There has been a lot of discussion about whether you use the corn that you grow to make fuel, or food.
However, there is another discussion that I had not heard as much. Do you grow corn at all? In this case the question is whether you grow clothes or food.
Although many commodities took a recent hit because of panic over concerns that demand will collapse because of "bad stuff happening" he price of cotton is at an all time high, and farmers in the Southern United States have always had a relative advantage when growing it. However, hardier varieties now exist that allow it to be planted in areas further north than was previously viable: such as the Texas panhandle.
The U.S. Government and the National Cotton Council have predicted an increase over last year of 14%. Other countries are also increasing there forecasts.
So in the current world system, if there are people who can pay more for a product, and they are competing against a desperate person who needs it badly, but has insufficient resources: the desperate will go hungry.
So if the United States needs oil, and someone else is willing to pay more for it, it will not matter that half of us cannot get to work because we are short on oil. What oil that does get imported will go to those who can afford it.
I am not trying to make some sort of socialist redistribution argument here. I am just trying to illustrate in very real and immediate terms the quandary that we may find ourselves in soon enough. Even within the United States the geographic distribution of economic suffering is often very uneven. As the rust-belt rusted, the sun-belt shone.
One part of sustainability is adaptability. Within the United States and adaptability to the changes of fortune within economic sectors, and geographic areas has always been important. It is likely to become even more so.
Which brings us to this New York Times piece on farmers growing cotton instead of corn. I am looking at the NYT less because of the 20 views per month rule, but I saw this a few weeks ago. Hat Tip nc
By William Neuman, New York Times, March 28, 2011.

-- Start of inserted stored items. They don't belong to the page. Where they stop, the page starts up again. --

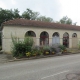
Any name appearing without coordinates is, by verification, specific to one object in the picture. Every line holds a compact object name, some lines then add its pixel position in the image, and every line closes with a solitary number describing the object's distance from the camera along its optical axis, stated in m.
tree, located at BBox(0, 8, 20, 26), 22.57
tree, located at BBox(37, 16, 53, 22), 34.23
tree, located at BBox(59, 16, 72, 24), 37.82
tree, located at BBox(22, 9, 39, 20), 26.16
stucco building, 12.06
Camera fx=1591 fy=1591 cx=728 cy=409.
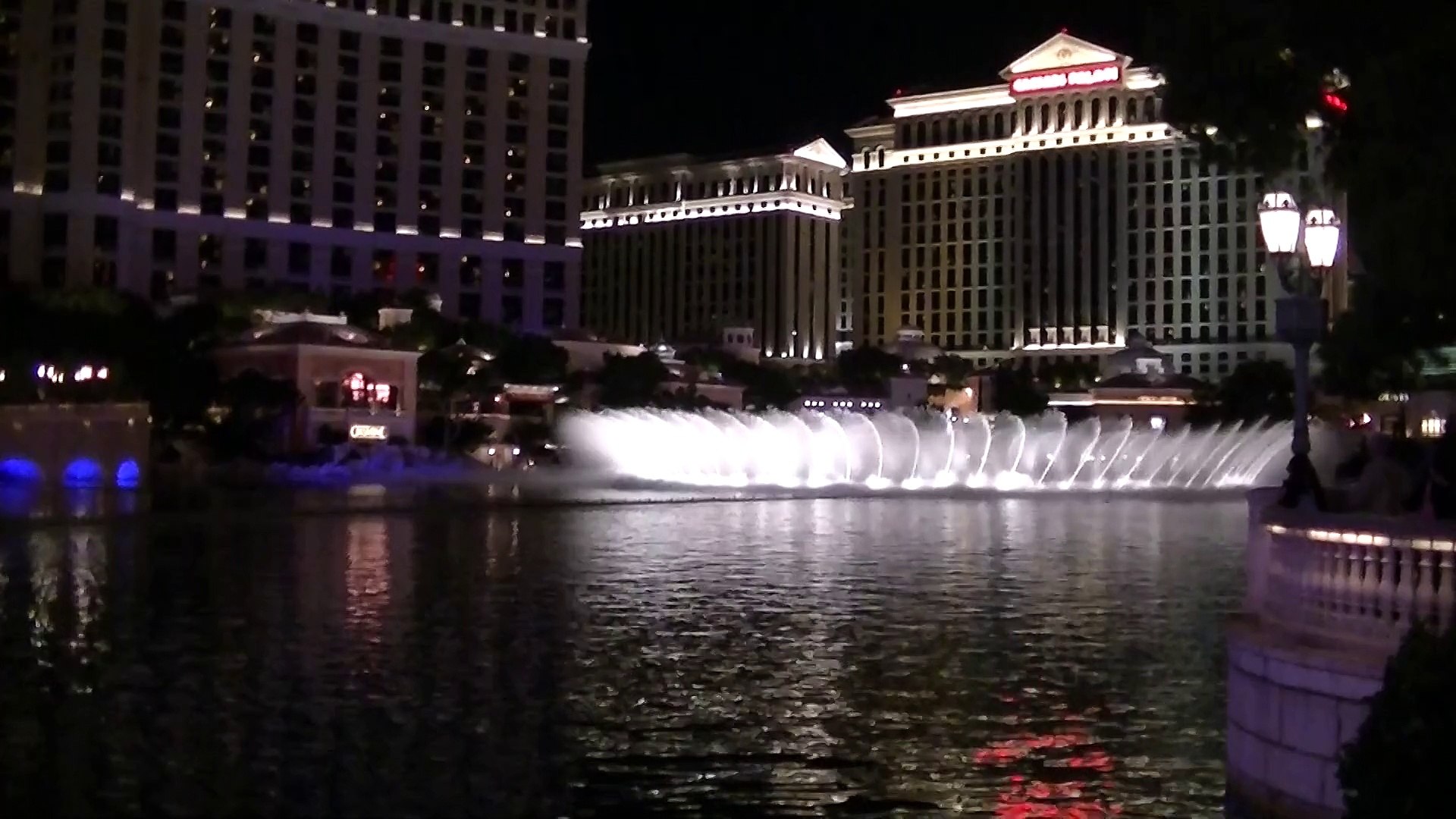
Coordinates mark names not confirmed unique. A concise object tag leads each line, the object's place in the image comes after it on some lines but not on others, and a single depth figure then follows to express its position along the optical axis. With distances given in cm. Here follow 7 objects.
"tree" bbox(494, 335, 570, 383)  8919
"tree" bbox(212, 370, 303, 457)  6862
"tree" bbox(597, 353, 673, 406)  8831
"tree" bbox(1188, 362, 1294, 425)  9238
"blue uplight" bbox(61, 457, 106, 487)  4962
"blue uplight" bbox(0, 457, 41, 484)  4825
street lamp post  1271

[T]his spring, many farmers in southern states will be planting cotton in ground where they used to grow corn, soybeans or wheat — spurred on by cotton prices that have soared as clothing makers clamor for more and poor harvests crimp supply.

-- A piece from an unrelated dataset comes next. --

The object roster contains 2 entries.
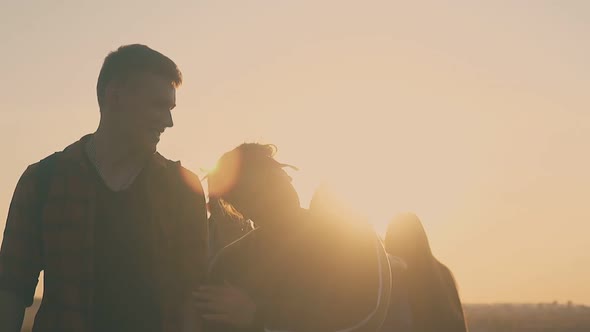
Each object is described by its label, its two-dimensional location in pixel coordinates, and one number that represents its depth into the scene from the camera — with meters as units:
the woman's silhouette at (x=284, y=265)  3.67
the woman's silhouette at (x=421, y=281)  4.47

The result is an acreage war between rival commodities used to feed and clothe the world’s population.
“There’s a lot more money to be made in cotton right now,” said Ramon Vela, a farmer here in the Texas Panhandle, as he stood in a field where he grew wheat last year, its stubble now plowed under to make way for cotton. Around the first week of May, Mr. Vela, 37, will plant 1,100 acres of cotton, up from 210 acres a year ago. “The prices are the big thing,” he said. “That’s the driving force.”

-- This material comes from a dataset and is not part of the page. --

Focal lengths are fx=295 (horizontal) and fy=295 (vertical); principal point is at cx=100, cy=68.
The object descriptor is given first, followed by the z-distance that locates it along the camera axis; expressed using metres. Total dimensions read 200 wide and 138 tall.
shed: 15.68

Economists, agricultural experts and government officials are predicting that many farmers, both in the United States and abroad, will join Mr. Vela this year in chasing the higher profits to be made in cotton — with consequences that could ripple across the globe.
“It’s good for the farmer, but from a humanitarian perspective it’s kind of scary,” said Webb Wallace, executive director of the Cotton and Grain Producers of the Lower Rio Grande Valley. “Those people in poor countries that have a hard time affording food, they’re going to be even less able to afford it now.”